→ ABOUT THIS TASK: Pick up the review of the book Only a Theory after its last sentence and keep writing it.

→ SELECTED TEXT:

▼

Only a Theory: Evolution and the Battle for America's Soul, by Kenneth R. Miller. 2008: New York, Penguin/Viking. hardcover. 244 pp. inc. index.
Kenneth R. Miller, a biology prof at Brown U., testified on behalf of evolution in a DeKalb County, Georgia courtroom. He also met with a certain Kansas school board regarding intelligent design and had some doings in Dover, Pennsylvania. Unlike the more controversial Richard Dawson, Miller is a monotheist.
The book is written in understandable English and includes a few scattered black and white illustrations. Miller covers the plagiarism inherent in Intelligent Design (I.D.), recounts the history behind the phrase "intelligent design," the distancing of most proponents of I.D. from the young earthers, and attacks the fallacious 'logic' behind the famous mousetrap argument. He also explains where the artifacts are for a particular enzyme whose lack forces humans (and closest primate relatives) to consume vitamin C rather than produce it naturally in the liver, where the artifacts are for the two clotting factors missing from those humans who have hemophilia A or B, and the evolutionary descent of horses.

▲

[Stored items]
▼

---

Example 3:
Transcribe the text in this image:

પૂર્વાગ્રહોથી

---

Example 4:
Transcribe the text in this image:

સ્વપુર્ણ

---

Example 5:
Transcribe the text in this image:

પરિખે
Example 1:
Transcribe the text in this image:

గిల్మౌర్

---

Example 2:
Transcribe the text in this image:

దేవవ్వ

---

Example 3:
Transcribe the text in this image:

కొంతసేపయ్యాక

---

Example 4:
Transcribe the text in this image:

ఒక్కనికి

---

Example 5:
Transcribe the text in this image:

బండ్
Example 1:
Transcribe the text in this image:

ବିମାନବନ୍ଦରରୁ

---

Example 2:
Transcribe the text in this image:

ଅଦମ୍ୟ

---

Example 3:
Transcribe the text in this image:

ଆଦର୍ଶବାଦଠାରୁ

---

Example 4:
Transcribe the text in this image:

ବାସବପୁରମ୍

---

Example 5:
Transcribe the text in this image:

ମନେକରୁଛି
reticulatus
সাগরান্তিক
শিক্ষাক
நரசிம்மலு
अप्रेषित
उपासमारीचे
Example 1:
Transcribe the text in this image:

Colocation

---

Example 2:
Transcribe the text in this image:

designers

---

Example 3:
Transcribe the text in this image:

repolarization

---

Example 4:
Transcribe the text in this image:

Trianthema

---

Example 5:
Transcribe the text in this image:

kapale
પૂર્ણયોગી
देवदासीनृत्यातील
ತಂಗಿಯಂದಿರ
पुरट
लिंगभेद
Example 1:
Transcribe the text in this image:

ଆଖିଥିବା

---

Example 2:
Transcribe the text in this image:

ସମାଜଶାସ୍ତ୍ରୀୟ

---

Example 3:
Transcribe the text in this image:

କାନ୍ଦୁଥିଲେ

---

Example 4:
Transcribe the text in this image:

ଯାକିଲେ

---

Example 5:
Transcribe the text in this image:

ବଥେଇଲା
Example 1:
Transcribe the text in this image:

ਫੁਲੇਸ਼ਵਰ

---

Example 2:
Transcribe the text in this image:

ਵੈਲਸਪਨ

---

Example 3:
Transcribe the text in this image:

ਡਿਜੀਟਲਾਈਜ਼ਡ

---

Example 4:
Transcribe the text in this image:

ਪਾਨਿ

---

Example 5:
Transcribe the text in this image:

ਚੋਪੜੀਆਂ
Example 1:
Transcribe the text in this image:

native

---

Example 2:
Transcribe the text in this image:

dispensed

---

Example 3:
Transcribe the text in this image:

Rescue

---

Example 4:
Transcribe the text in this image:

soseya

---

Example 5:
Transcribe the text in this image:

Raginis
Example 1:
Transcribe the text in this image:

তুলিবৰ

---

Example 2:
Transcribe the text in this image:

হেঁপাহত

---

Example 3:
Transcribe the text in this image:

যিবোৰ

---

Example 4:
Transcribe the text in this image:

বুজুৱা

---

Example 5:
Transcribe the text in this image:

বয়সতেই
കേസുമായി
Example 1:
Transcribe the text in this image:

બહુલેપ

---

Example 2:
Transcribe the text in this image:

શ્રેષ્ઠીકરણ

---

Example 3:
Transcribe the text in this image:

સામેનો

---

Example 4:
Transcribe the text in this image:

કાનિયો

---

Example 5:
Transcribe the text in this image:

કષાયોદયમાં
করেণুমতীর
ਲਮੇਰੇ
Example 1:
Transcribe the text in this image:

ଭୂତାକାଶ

▲

→ EXERCISE ANSWER:
Miller does not hesitate to plunge into the factors which have contributed to the in-fighting between Americans and I.D. vs. evolution in public school science classes. As an expert witness, his job was to build a case for evolution in the courtroom. Miller has penned a comprehensible book which answers many questions from a scientific standpoint. Particularly refreshing is his willingness to take on Intelligent Design as a serious theorem for the origins of life. Those who are proponents of I.D. probably will not come away converted. The average layperson who views evolution as the basis for all modern scientific understanding will come away better able to refute the claims of the most ardent in the I.D. camp.